● What you will do
Every line in the data below has to be repeated exactly; no picture belongs in the result.

[[ Data provided, beginning ]]

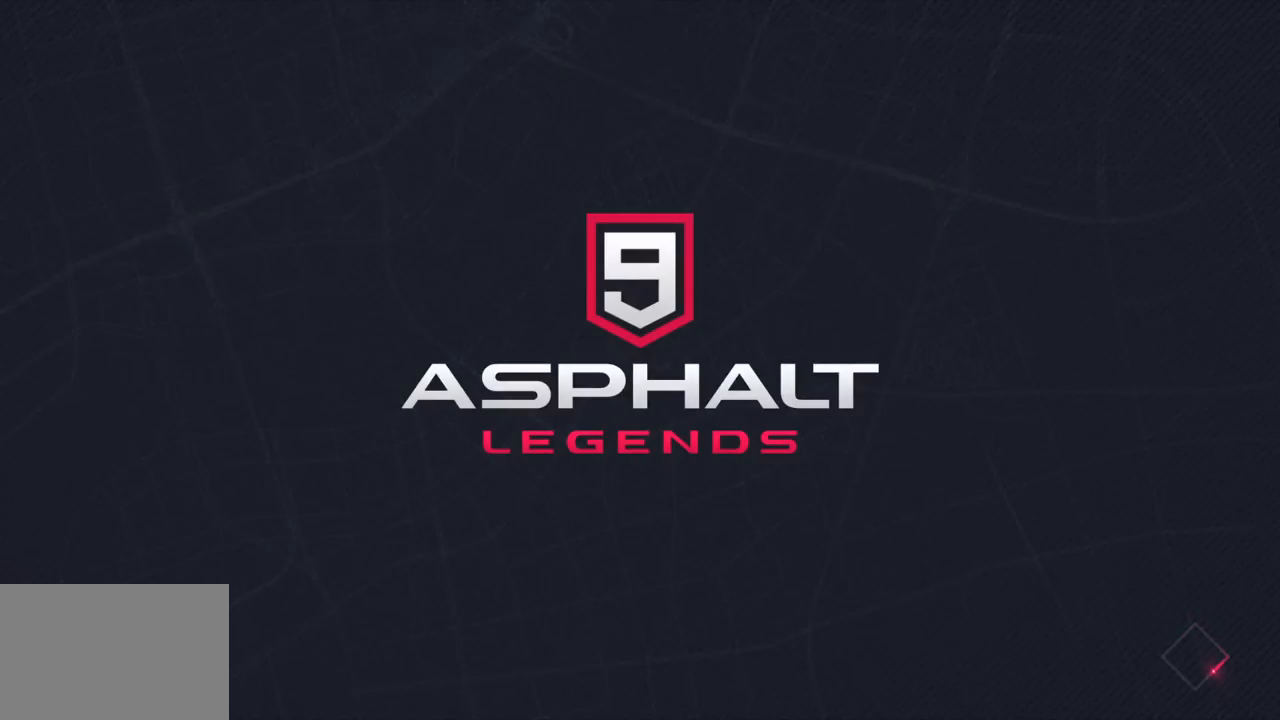
{"buttons": [], "left_stick": "center", "events": []}
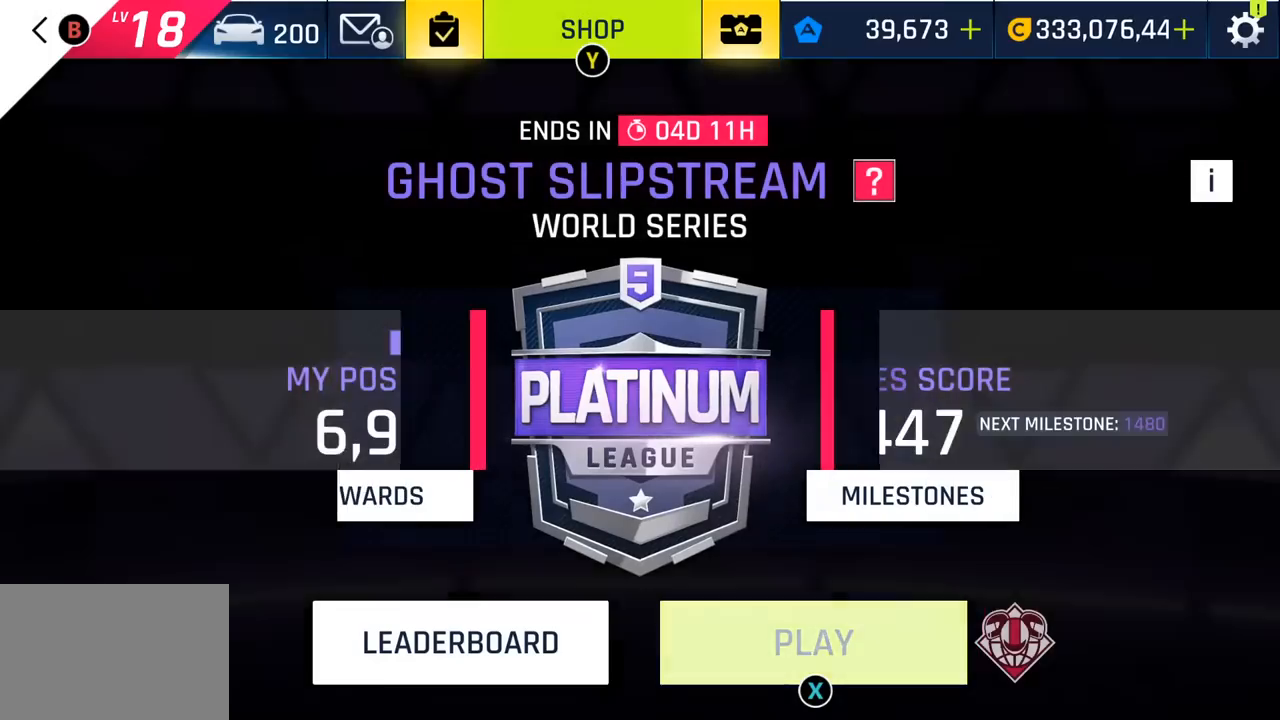
{"buttons": [], "left_stick": "center", "events": [[300, "SQUARE", "down"], [417, "SQUARE", "up"]]}
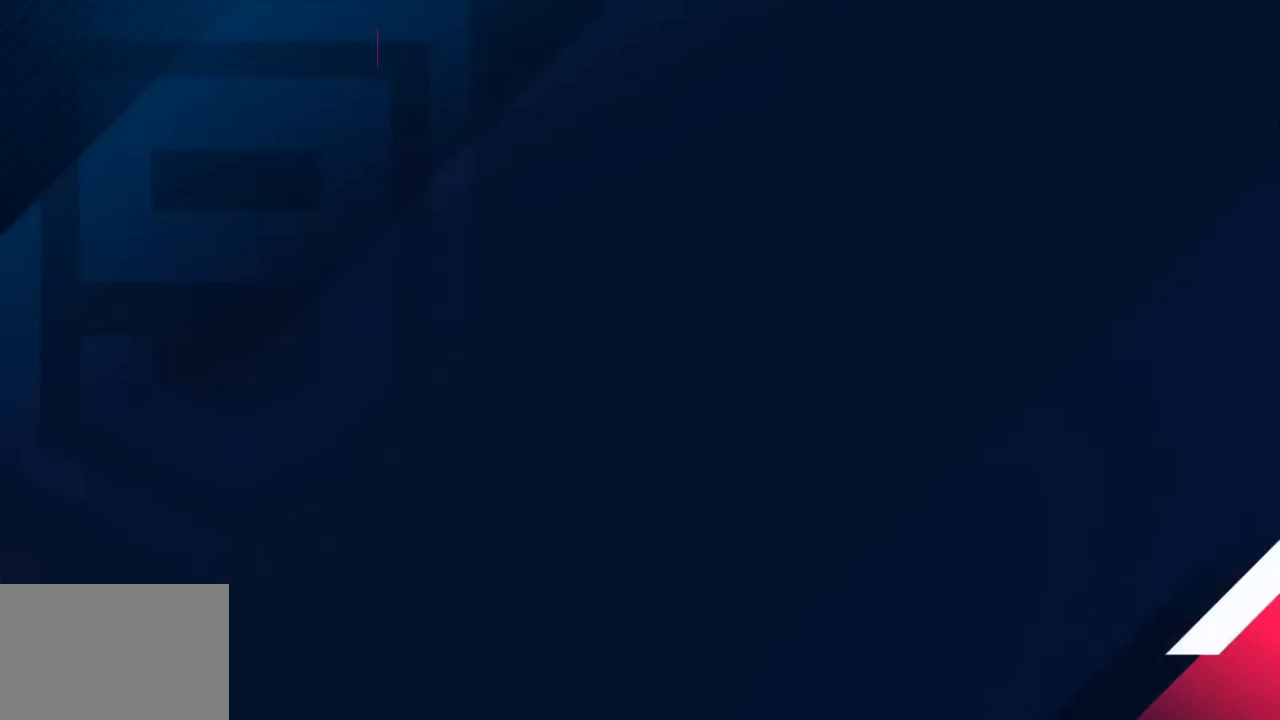
{"buttons": [], "left_stick": "center", "events": [[50, "SQUARE", "down"], [133, "SQUARE", "up"], [333, "CROSS", "down"], [450, "CROSS", "up"]]}
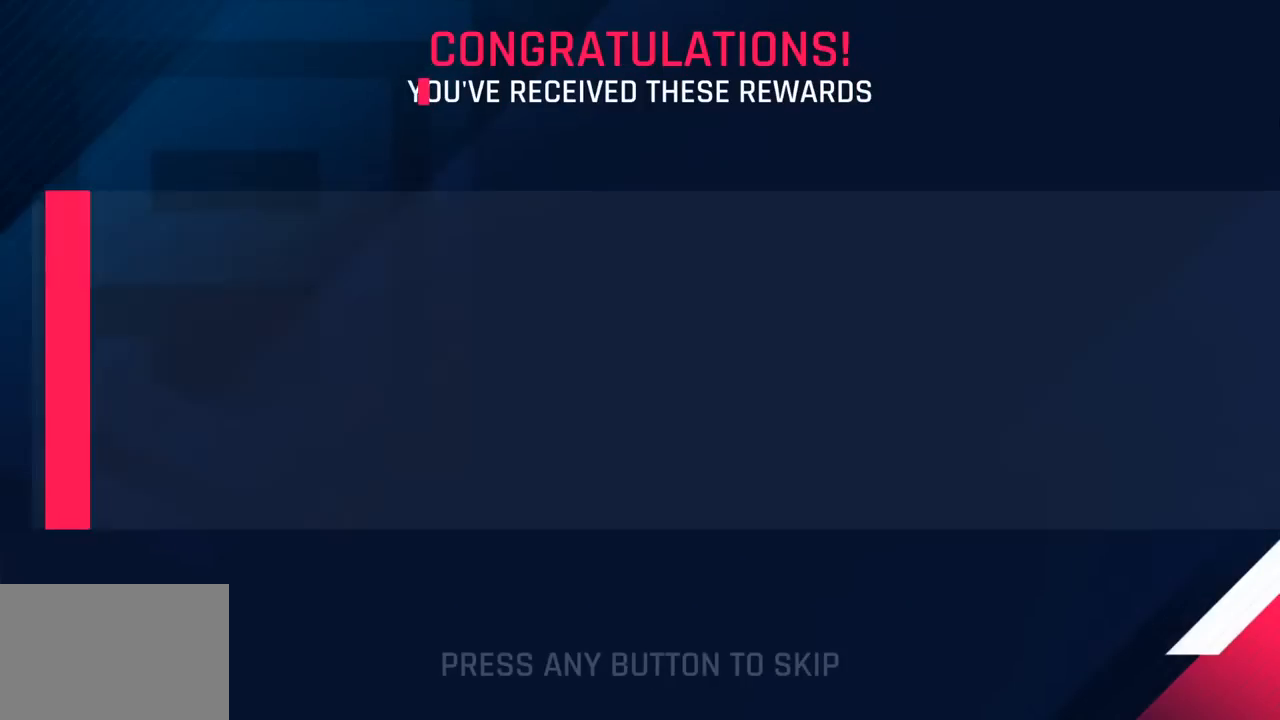
{"buttons": ["CROSS"], "left_stick": "center", "events": [[67, "CROSS", "down"], [167, "CROSS", "up"], [267, "CROSS", "down"], [350, "CROSS", "up"], [450, "CROSS", "down"]]}
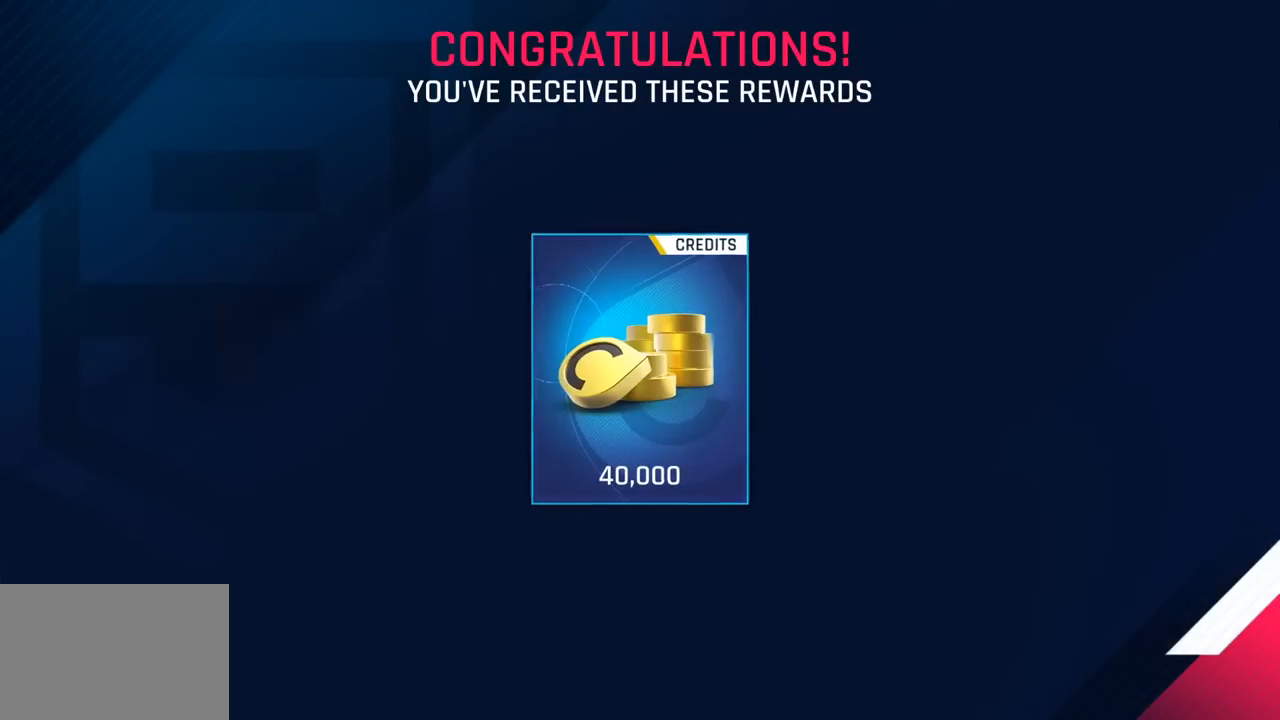
{"buttons": [], "left_stick": "center", "events": [[50, "CROSS", "up"], [150, "CROSS", "down"], [250, "CROSS", "up"], [333, "CROSS", "down"], [467, "CROSS", "up"]]}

[[ Data provided, end ]]

● Written solution
{"buttons": [], "left_stick": "center", "events": []}
{"buttons": [], "left_stick": "center", "events": [[300, "SQUARE", "down"], [417, "SQUARE", "up"]]}
{"buttons": [], "left_stick": "center", "events": [[50, "SQUARE", "down"], [133, "SQUARE", "up"], [333, "CROSS", "down"], [450, "CROSS", "up"]]}
{"buttons": ["CROSS"], "left_stick": "center", "events": [[67, "CROSS", "down"], [167, "CROSS", "up"], [267, "CROSS", "down"], [350, "CROSS", "up"], [450, "CROSS", "down"]]}
{"buttons": [], "left_stick": "center", "events": [[50, "CROSS", "up"], [150, "CROSS", "down"], [250, "CROSS", "up"], [333, "CROSS", "down"], [467, "CROSS", "up"]]}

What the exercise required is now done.